(Note: The following bit of writing contains spoilers regarding the movie Tideland)
Terry Gilliam, a director who has made a slew of great movies, including Brazil, Twelve Monkeys and Monty Python and the Holy Grail, also wrote and directed Tideland which I just got around to seeing this past week. The movie was largely panned due to its graphic content - though I found it approximately as controversial as Sesame Street.
I did however find its treatment of disability disappointing. The movie ends with Dickens, a person with a developmental disability, blowing up a passenger train that runs near his house using dynamite he stole from a construction site that he had been holding on to in order to do just this deed- which, according to the film, is because Dickens doesn't understand what he's doing. Not only has he most likely killed dozens of people, he too seems to die in the explosion. I'd like to do a little unpacking of two points.

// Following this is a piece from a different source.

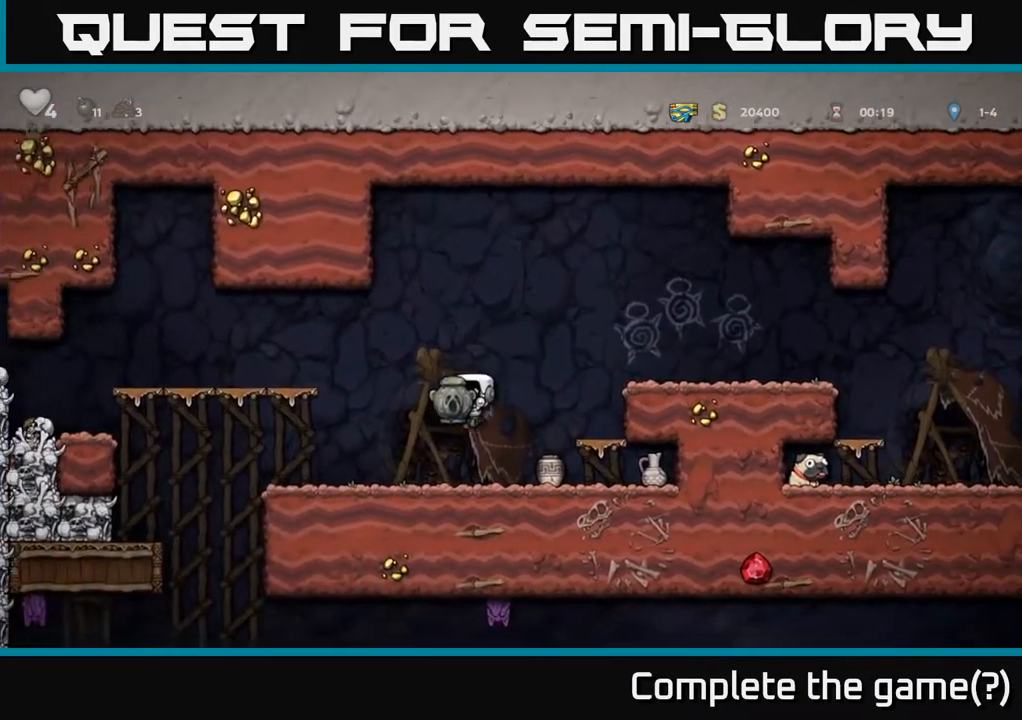
{"buttons": ["DPAD_RIGHT"], "left_stick": "center", "right_stick": "center", "events": [[200, "X", "down"], [267, "DPAD_DOWN", "up"], [267, "DPAD_RIGHT", "down"], [317, "X", "up"]]}
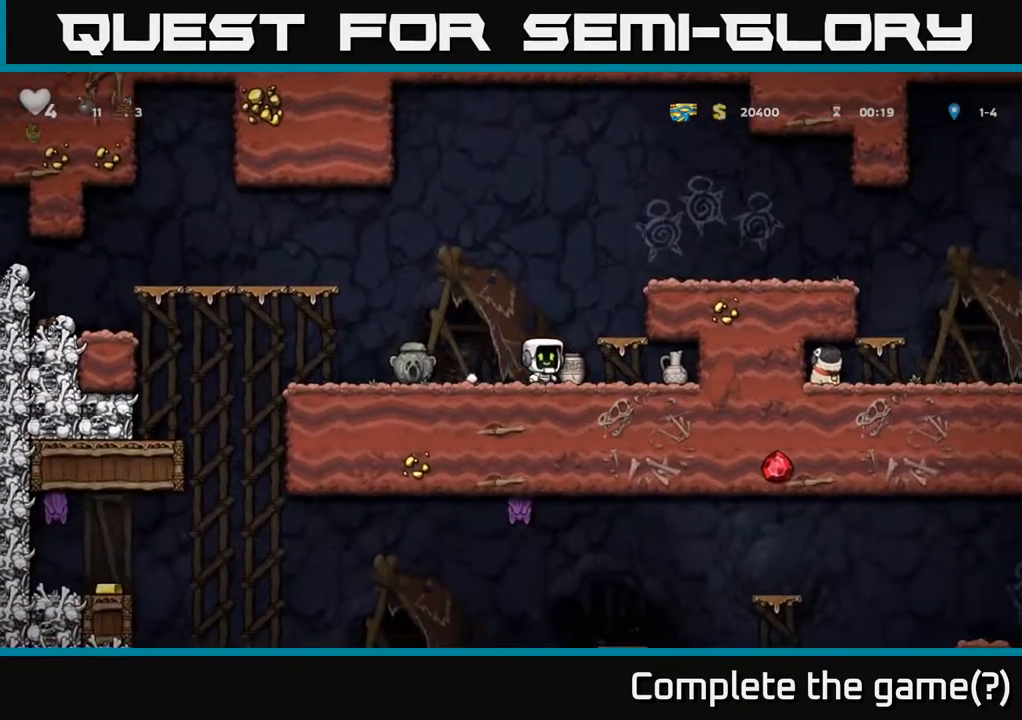
{"buttons": ["DPAD_LEFT"], "left_stick": "center", "right_stick": "center", "events": [[33, "DPAD_DOWN", "down"], [67, "DPAD_RIGHT", "up"], [100, "X", "down"], [200, "DPAD_DOWN", "up"], [200, "X", "up"], [233, "DPAD_RIGHT", "down"], [317, "X", "down"], [333, "DPAD_RIGHT", "up"], [367, "DPAD_LEFT", "down"], [367, "X", "up"]]}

1) The implicit message is that people with developmental disabilities are a threat to the (so-called) non-disabled world. This is a classic in film and literature (see, for instance, Of Mice and Men) and is the exact opposite of reality. The non-disabled world daily visits horrors upon people with disabilities and generally seeks a world devoid of "them". But film and literature would have you believe the opposite - that the disabled world seeks the destruction of the non-disabled world (see, for instance, The Hunchback of Notre Dame). Personally, plots to kill the able-bodied world by someone with a disability is not something I spend much time worrying about. It's disappointing that Gilliam would subject his audience to such malarkey.
It is the case that Dickens is in need of help. We could blame him for making errors in reasoning except that we know that his reasoning is atypical which makes those around him complicit in his acts. We could blame his sister, who is his caretaker, but she appears to be suffering from post-traumatic stress disorder due to the death of their mother and disappearance of her lover. As always, we need to look at the lack of social services available to the majority of people with (and without) disabilities in this, the richest country in the world. We can, for example, give billions of dollars in "aid" to Israel and Saudi Arabia (and in this case "aid" means "weapons to kill people with") but we can't get a respite care worker to aid Dickens and his sister.
2) That Dickens dies implies that he simply cannot live in this "able-bodied" world. There is no place for him in the world that Gilliam shows us in Tideland. Again, this is a common theme that goes something like, "The safest thing for 'us' and the best thing for him is that he should die so he can never hurt anyone else." (Again, see Of Mice and Men for another "fine" example of this.) Gilliam, and the rest of us, should at very least become reconciled to the fact that the difference we label as disability has always existed and always will. We may be able to kill "them" off in film and literature (and we may attempt to do so in real life- see, for instance, the Nazis) but "they" are here to stay. When we accept that we might be able to start figuring out how exactly "we" are going to have a society that considers "them" as more than an after thought we'll be getting somewhere.